Plans taking shape for former jail

The revamped facility is expected to bring about 100 jobs to the area, according to the state's top prison official

The revamped facility is expected to bring about 100 jobs to the area, according to the state's top prison official

January 14, 2003|by CANDICE BOSELY

MARTINSBURG, W.Va. - Sometime next year, many of the state's convicted felons will be kept and evaluated in Martinsburg before they are dispersed to one of 12 prisons around the state.

The former Eastern Regional Jail, off W.Va. 9 east of Martinsburg, will be converted to the Martinsburg Correctional Center, a 120-bed intake center for the state Division of Corrections. It will employ more than 100 people, said Steve Canterbury, executive director of the Regional Jail Authority.

New employees will include corrections officers, counselors and an administrative staff, Canterbury said.

Canterbury said he hopes to start soliciting construction bids for the $3 million project soon. Converting the jail to an intake center is expected to take about 16 months. Earlier projections indicated the center could open this summer.


If needed, the intake center could be converted to a medium-security prison, Canterbury said.

Once a prisoner arrives at the intake facility, counselors will compile a psychological makeup profile, assess his education and evaluate treatment needs, said Jim Rubenstein, commissioner of the Division of Corrections.

Employees will determine whether the inmate should be sent to a minimum-, medium- or maximum-security prison. Intake work takes about 60 days per inmate, Rubenstein said.

Like regional jails, state prisons are overcrowded. All 3,600 beds are filled in the state's 11 prisons. A 12th prison, exclusively for women, is expected to open later this month, Rubenstein said.

With the prisons full, more than 800 inmates who have been tried and sentenced are waiting in jails until a bed opens in a prison, Rubenstein said.

"We're excited and it'll definitely be something we need," he said.

Inmates at the correctional center will be treated as high security risks as a precaution, even if some of the crimes involved are seemingly nonviolent, such as a DUI third offense or forgery, Rubenstein said.

Changes are necessary to convert a jail, which is meant to hold those awaiting trial and those convicted of misdemeanors, to a prison, which holds felons.

What is now a booking area in the former jail will be converted to offices for counseling.

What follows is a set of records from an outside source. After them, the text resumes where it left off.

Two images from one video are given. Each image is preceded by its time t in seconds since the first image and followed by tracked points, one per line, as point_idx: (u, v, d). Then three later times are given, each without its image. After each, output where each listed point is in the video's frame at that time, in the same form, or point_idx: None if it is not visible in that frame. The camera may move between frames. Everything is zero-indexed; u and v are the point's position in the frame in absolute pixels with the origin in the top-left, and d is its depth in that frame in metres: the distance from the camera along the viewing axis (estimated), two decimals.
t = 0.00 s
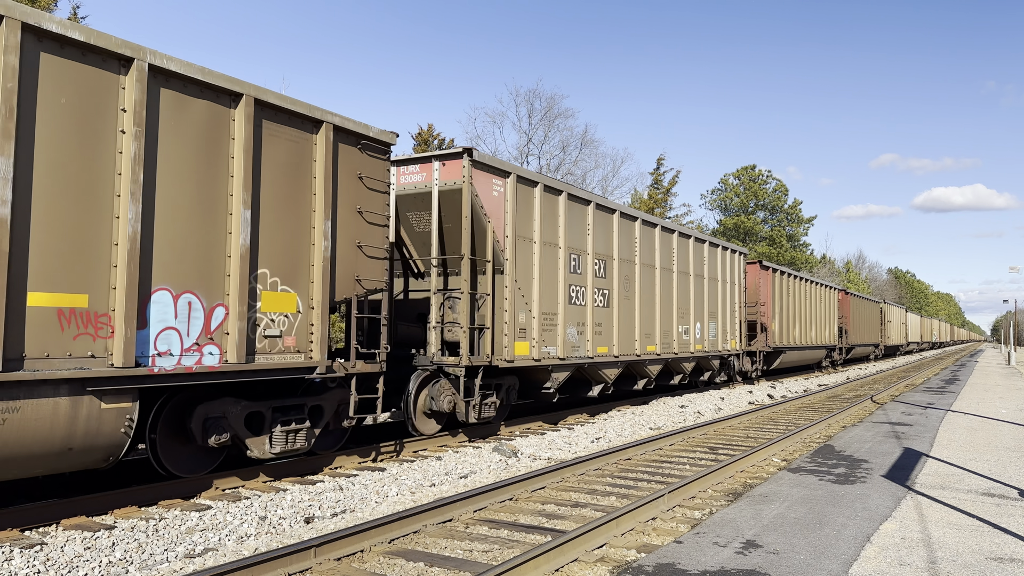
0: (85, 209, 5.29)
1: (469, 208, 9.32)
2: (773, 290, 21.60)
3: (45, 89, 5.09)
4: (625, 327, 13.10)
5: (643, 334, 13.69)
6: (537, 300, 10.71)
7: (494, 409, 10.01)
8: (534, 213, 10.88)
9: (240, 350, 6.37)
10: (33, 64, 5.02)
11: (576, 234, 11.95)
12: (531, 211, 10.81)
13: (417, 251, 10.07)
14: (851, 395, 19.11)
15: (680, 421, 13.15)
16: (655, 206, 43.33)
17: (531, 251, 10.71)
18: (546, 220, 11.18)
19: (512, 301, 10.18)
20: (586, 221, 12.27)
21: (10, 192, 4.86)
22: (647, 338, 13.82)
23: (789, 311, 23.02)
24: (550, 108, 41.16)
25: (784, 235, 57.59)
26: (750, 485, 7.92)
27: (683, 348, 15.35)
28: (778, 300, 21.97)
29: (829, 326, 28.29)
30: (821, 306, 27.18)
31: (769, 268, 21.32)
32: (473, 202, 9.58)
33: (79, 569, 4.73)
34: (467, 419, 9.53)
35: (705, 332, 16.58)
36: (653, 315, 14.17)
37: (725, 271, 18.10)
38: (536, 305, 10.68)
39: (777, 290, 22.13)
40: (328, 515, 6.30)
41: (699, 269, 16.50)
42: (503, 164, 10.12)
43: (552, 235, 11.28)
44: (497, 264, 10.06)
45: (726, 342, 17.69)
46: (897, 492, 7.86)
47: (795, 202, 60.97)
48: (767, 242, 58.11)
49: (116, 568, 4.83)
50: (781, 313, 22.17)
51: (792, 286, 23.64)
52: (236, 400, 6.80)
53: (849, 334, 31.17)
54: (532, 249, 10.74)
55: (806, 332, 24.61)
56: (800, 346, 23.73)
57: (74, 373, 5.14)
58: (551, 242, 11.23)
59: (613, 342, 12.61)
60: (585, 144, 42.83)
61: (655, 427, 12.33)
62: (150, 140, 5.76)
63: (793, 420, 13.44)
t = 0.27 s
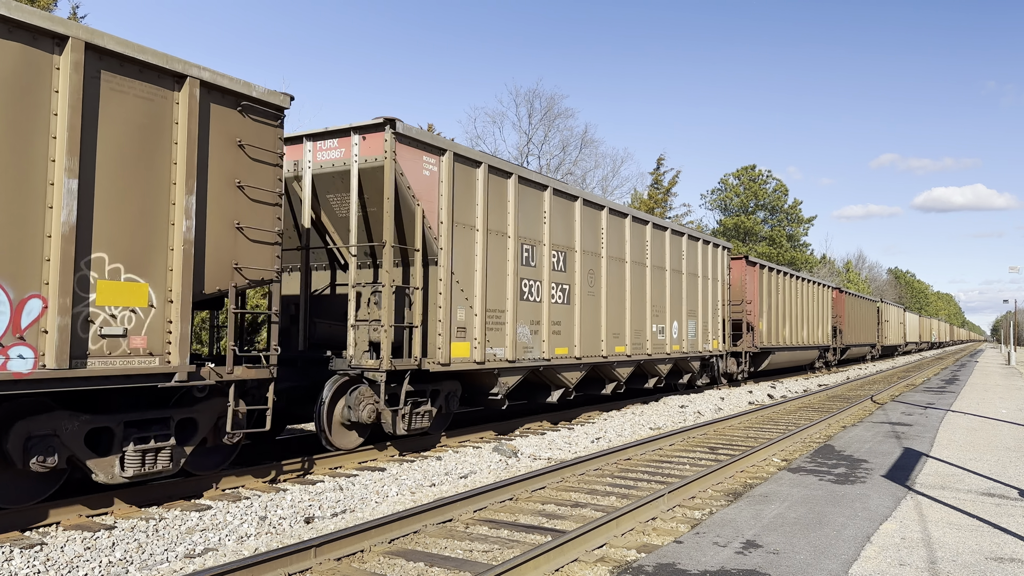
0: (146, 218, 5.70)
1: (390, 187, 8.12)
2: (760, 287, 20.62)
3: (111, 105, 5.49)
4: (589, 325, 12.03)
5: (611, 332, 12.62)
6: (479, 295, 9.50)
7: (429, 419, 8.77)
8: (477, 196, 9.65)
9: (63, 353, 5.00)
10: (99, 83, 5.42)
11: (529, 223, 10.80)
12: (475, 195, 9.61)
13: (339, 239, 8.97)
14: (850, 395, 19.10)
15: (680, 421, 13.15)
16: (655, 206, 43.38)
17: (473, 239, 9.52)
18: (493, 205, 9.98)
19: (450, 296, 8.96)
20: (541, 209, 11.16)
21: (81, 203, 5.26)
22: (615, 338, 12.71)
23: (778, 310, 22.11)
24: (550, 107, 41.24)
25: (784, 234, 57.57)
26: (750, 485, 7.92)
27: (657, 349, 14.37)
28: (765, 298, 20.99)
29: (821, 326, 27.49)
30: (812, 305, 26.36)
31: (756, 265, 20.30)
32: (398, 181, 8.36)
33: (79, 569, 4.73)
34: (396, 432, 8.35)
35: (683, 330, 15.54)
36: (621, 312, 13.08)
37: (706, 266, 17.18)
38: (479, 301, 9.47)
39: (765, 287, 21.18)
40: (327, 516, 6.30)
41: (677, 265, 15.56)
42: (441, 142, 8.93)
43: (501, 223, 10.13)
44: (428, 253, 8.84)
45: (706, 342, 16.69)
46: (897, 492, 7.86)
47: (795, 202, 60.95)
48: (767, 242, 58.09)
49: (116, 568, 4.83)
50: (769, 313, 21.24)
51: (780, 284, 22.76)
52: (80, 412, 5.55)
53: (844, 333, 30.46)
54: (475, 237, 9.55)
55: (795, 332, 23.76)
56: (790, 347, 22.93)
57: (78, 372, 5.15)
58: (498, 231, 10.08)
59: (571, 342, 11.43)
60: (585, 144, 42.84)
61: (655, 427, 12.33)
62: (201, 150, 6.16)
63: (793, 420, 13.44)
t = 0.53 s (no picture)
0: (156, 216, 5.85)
1: (282, 159, 6.92)
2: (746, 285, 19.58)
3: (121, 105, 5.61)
4: (542, 324, 10.91)
5: (570, 330, 11.56)
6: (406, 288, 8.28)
7: (342, 431, 7.70)
8: (402, 174, 8.39)
9: None
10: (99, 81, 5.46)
11: (470, 209, 9.57)
12: (401, 174, 8.38)
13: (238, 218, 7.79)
14: (850, 395, 19.10)
15: (681, 421, 13.15)
16: (655, 206, 43.44)
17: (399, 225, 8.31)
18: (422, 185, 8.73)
19: (365, 289, 7.75)
20: (485, 192, 9.92)
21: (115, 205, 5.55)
22: (578, 338, 11.79)
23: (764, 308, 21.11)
24: (550, 107, 41.33)
25: (784, 234, 57.57)
26: (750, 485, 7.92)
27: (628, 349, 13.30)
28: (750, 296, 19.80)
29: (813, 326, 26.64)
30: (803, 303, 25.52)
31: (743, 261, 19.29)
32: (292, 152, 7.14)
33: (79, 569, 4.73)
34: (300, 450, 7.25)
35: (655, 330, 14.42)
36: (582, 309, 11.99)
37: (687, 261, 16.06)
38: (403, 296, 8.25)
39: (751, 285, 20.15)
40: (328, 516, 6.30)
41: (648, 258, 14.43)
42: (353, 109, 7.69)
43: (430, 206, 8.84)
44: (338, 239, 7.62)
45: (683, 342, 15.68)
46: (897, 492, 7.86)
47: (795, 202, 60.93)
48: (767, 242, 58.08)
49: (116, 568, 4.83)
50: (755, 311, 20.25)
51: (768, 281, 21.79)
52: None
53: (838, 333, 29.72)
54: (400, 220, 8.32)
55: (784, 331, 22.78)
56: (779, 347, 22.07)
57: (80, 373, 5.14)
58: (431, 215, 8.86)
59: (526, 342, 10.47)
60: (585, 144, 42.86)
61: (655, 427, 12.33)
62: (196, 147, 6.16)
63: (793, 420, 13.44)
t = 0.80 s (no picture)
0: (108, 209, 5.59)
1: (129, 120, 5.67)
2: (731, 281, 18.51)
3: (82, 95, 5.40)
4: (490, 312, 9.68)
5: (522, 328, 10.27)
6: (307, 282, 6.89)
7: (224, 449, 6.52)
8: (302, 141, 6.99)
9: None
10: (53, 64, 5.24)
11: (394, 188, 8.10)
12: (336, 156, 7.39)
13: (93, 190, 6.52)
14: (850, 395, 19.11)
15: (681, 421, 13.15)
16: (655, 206, 43.45)
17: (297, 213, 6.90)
18: (325, 160, 7.26)
19: (247, 274, 6.39)
20: (415, 170, 8.49)
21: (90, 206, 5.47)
22: (530, 338, 10.45)
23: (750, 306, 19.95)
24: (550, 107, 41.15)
25: (784, 234, 57.58)
26: (750, 484, 7.92)
27: (592, 350, 11.93)
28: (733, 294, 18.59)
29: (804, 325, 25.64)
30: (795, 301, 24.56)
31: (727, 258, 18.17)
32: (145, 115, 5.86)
33: (79, 569, 4.73)
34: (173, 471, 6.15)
35: (625, 329, 12.97)
36: (537, 305, 10.65)
37: (650, 252, 14.08)
38: (301, 290, 6.84)
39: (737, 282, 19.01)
40: (328, 516, 6.30)
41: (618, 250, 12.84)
42: (232, 64, 6.32)
43: (341, 183, 7.42)
44: (213, 220, 6.33)
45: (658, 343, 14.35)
46: (897, 492, 7.86)
47: (795, 202, 60.92)
48: (767, 242, 58.08)
49: (116, 568, 4.83)
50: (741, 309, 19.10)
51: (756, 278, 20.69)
52: None
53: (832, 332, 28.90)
54: (297, 198, 6.90)
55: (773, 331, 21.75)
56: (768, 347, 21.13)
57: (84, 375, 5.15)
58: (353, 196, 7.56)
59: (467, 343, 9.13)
60: (585, 144, 42.85)
61: (655, 427, 12.33)
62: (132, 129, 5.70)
63: (793, 420, 13.44)
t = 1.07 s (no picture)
0: None
1: None
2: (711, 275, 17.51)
3: None
4: (418, 303, 8.39)
5: (460, 325, 9.07)
6: (325, 288, 7.09)
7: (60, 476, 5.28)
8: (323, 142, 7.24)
9: None
10: None
11: (305, 165, 7.03)
12: (295, 147, 6.93)
13: None
14: (850, 395, 19.12)
15: (681, 421, 13.16)
16: (654, 206, 43.46)
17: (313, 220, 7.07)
18: (346, 167, 7.51)
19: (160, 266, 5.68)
20: (443, 179, 8.99)
21: None
22: (471, 337, 9.25)
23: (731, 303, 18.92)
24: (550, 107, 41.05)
25: (784, 234, 57.59)
26: (750, 485, 7.92)
27: (548, 351, 10.83)
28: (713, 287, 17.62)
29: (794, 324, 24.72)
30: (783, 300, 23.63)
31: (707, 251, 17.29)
32: None
33: (79, 569, 4.73)
34: None
35: (589, 328, 11.88)
36: (480, 299, 9.47)
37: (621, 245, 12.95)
38: (161, 280, 5.60)
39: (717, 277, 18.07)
40: (327, 516, 6.30)
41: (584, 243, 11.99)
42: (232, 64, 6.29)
43: (367, 191, 7.77)
44: (32, 193, 5.03)
45: (629, 343, 13.28)
46: (897, 492, 7.86)
47: (795, 201, 60.93)
48: (767, 242, 58.08)
49: (116, 568, 4.83)
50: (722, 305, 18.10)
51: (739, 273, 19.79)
52: None
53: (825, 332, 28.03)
54: (320, 204, 7.13)
55: (758, 328, 20.78)
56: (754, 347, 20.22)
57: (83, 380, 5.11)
58: (380, 202, 7.92)
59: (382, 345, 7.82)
60: (585, 144, 42.84)
61: (655, 427, 12.33)
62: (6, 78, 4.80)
63: (793, 420, 13.44)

Some interior walls will be torn down and, behind the building, a prison yard will be set up for inmates to enjoy recreation and "hang out," Canterbury said.

Currently, some offenders do their intake work at the Mount Olive Correctional Complex, a maximum-security prison in Fayette County.

In the future, those convicted of crimes such as murder, rape or other violent offenses will bypass Martinsburg and go directly to Mount Olive, Canterbury said.

Other felons now do their intake work at a temporary facility at the Huttonsville Correctional Center in Randolph County.

The former Eastern Regional Jail opened in 1989 and closed 11 years later, replaced by an adjacent 300-bed facility.